A la surface de l’eau de la rivière, les pagaies des kayaks la frappant comme des ponctuations qu’on entend par bribes dans les conversations des rameurs. Des vacanciers intrépides plutôt que des sportifs.


La voiture du voisin qui part visiter son père à la maison de retraite, en amont dans la vallée. La manœuvre de sortie du hangar est pénible tant la rue haute du village est étroite, rue haute que le dit voisin nommait alors de son propre chef : Rue de la République. Appellation personnelle non retenue finalement par la Commune. Son fils habite la Sous Préfecture du département et vient toutes les fins de semaine, quelquefois avec son épouse.


Les oignons qu’on coupe sur la paillasse en carreaux vernissés rouge foncé. Les pruneaux qui dégringolent de leur contenant jusqu’au rôti de porc déjà dans le plat en terre.


Imperceptibles sauf aux oreilles attentives, les touches de l’ordinateur sur l’écran duquel on projette les photographies qu’on vient de prendre.


Marcel Pagnol lu à la Radio.


Un avion. Pas celui des exercices militaires dont on a l’habitude, et qui depuis de longues années, tous les après midi à la même heure déchirent le ciel mais plutôt un hélicoptère, sans doute pour des excursions touristiques. Depuis enjambant les Causses, la construction de l’œuvre monumentale de Sir Norman Foster, la modernité se fait tous les jours plus pressante.


Le banc qu’on traîne sur les tomettes terriblement rustiques.


Le grincement aigre de la porte de la souillarde péniblement décapée autrefois, et encore pas autant qu’il aurait fallu !


La porte d’entrée de la cuisine, au premier étage sur le balcon de pierres couvert seulement à cet endroit là par ce qui est au deuxième aménagé en terrasse. Aucune des portes de cette étrange maison ne fonctionne de la même façon. Celle là produit un chuintement très lent à cause de la déclivité du sol entraînant là une sorte de fermeture automatique due à l’arrimage du métal d’un autre âge à un loquet pas plus moderne, évoquant plutôt une maison de force que d’habitation. L’extravagante épaisseur du mur à cet endroit là. La découpe rectangulaire pratiquée dans cette porte monumentale par l’autre voisin, celui dont les eaux s’écoulent dans la cour qui sans être mitoyenne en droit, ne saurait en aucun cas s’opposer à la logique du lieu. Cette ouverture incongrue avait selon lui pour but de donner un peu plus de clarté à la femme qui dans cette pièce cousait des gants, comme tous les habitants des maisons environnantes. Cela pouvait se comprendre avant qu’on abatte la cloison pour réunir ce minuscule espace de travail, sorte d’appentis archaïque se résumant à l’âtre et au potager, à la salle à manger pour en faire la grande pièce contemporaine telle qu’elle est désormais. A l’époque la souillarde n’était pas encore construite et on sortait de là directement dans la cour pour atteindre contre le rocher la citerne qui recueillait les eaux du toit.

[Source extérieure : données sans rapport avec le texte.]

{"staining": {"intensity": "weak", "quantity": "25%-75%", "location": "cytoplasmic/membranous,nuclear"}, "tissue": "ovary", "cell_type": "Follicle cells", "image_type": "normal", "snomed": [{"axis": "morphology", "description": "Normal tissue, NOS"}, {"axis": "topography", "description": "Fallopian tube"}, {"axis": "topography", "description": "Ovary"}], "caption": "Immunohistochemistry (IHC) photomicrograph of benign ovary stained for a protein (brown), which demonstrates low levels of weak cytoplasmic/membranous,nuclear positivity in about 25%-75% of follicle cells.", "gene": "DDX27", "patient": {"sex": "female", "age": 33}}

Les pas de la petite jeune fille retournant dans ce qui est l’espace de la progéniture au sens large, cette sorte d’appartement à l’intérieur même de la maison, car c’est en passant au travers de ce premier local qu’on accède à la plus belle pièce, la chambre bleue occupée par la seule quadragénaire. L’espace ainsi traversé peut se rêver comme un salon de musique, et sans doute, dans les fantasmagories que génère abondamment cette bâtisse ni mas ni manoir en déshérence, en est-il un. Non pas seulement parce qu’une fois il a été utilisé comme tel, mais parce que de façon idéale, dans un autre contexte, il pourrait le devenir.

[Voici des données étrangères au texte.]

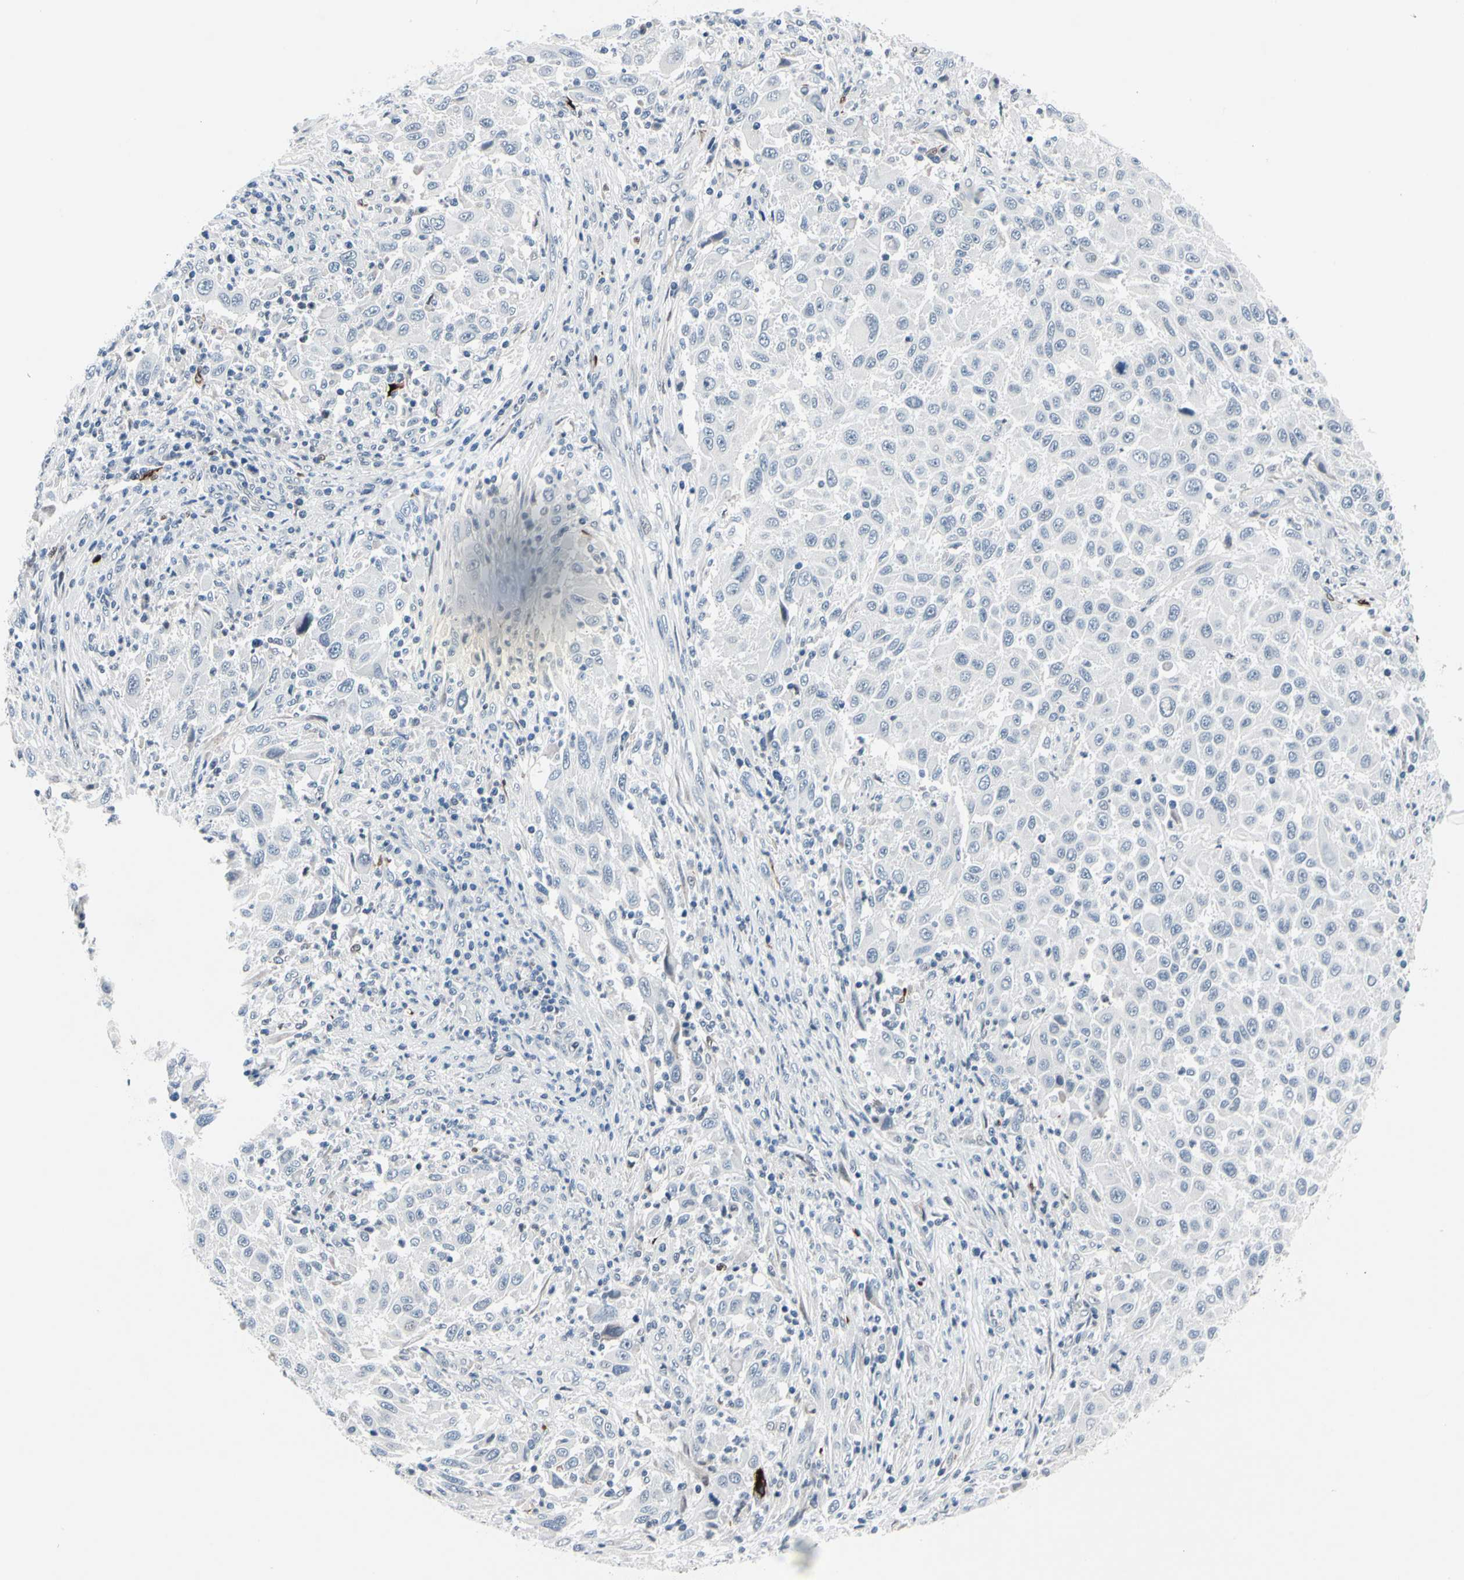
{"staining": {"intensity": "negative", "quantity": "none", "location": "none"}, "tissue": "melanoma", "cell_type": "Tumor cells", "image_type": "cancer", "snomed": [{"axis": "morphology", "description": "Malignant melanoma, Metastatic site"}, {"axis": "topography", "description": "Lymph node"}], "caption": "Malignant melanoma (metastatic site) stained for a protein using IHC exhibits no expression tumor cells.", "gene": "TXN", "patient": {"sex": "male", "age": 61}}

Les couvercles des deux cocottes, celle en tôle émaillée orange donnée au moment du mariage par la grand-mère paternelle de la femme la plus âgée, et celui de celle en fonte, très lourde, typique de époque de la révolution industrielle, tellement archaïque qu’elle en avait été abandonnée dans un lieu insolite, là où on l’avait ramassée.


Les pelures d’oignon qui se détachent en cercles concentriques.


Une allumette qu’on craque.


La lame du couteau qui tente de dégager les olives adhérant au fond du bocal.


L’eau bouillant dans la casserole en tôle émaillée couleur chaudron.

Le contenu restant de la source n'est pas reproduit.